Division of Marital Property in Richmond & Sugar Land TX
Each divorce case is unique, making it hard to determine how a judge will divide a couple’s property due to all of the variables involved. The division of marital property is a complicated matter that Lester Van Slyke, Jr. can help you navigate. Located in Richmond and Sugar Land, TX, our firm can help with divorce planning and property division to ensure that a judge has all the facts needed to guarantee a fair division of property. A seemingly insignificant fact forgotten or ignored can make a big difference in the judge’s decision, and professional assistance is usually necessary to avoid making costly mistakes.
Many people believe that a court in a community property state like Texas must make an equal division of marital property, but it’s not always that simple. The community property concept normally indicates that both parties own an equal share of all property that either of them obtained during their marriage regardless of whose name is on the title. If one partner proves separate ownership of certain property, the court is required to award that property to the claimant. Property owned prior to the marriage, inherited property, gifts, and proceeds of personal injury claims are some examples of separate property.
There are many other issues to consider when determining the percentage of property awarded to each partner in a failed marriage.
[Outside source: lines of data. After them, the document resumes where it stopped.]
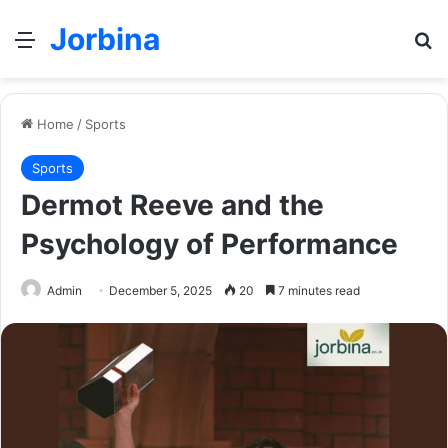
Jorbina
Menu
Se
Home
/
Sports
Sports
Dermot Reeve and the
Psychology of Performance
Admin
December 5, 2025
20
7 minutes read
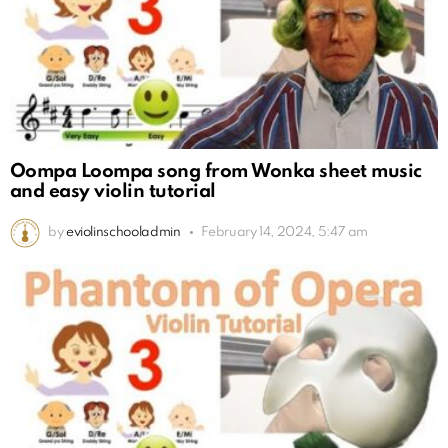
Oompa Loompa song from Wonka sheet music
and easy violin tutorial
by
eviolinschooladmin
February 14, 2024, 5:47 am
A spouse responsible for raising the children or one with a lower earning capacity or with poor health may need to receive a higher proportion of the assets. A large age gap between the parents may also influence property division because of factors like eligibility for retirement benefits and the ability and opportunity for employment.
When a marriage ends because of reasons like adultery or cruelty, the innocent spouse may receive compensation for lost benefits. A judge may also consider money spent on extra-marital relationships and losses from misuse of community property when dividing the marital estate. Some community property, like a business, usually has a greater practical value for one marriage partner, making it more difficult to determine the proper distribution of assets.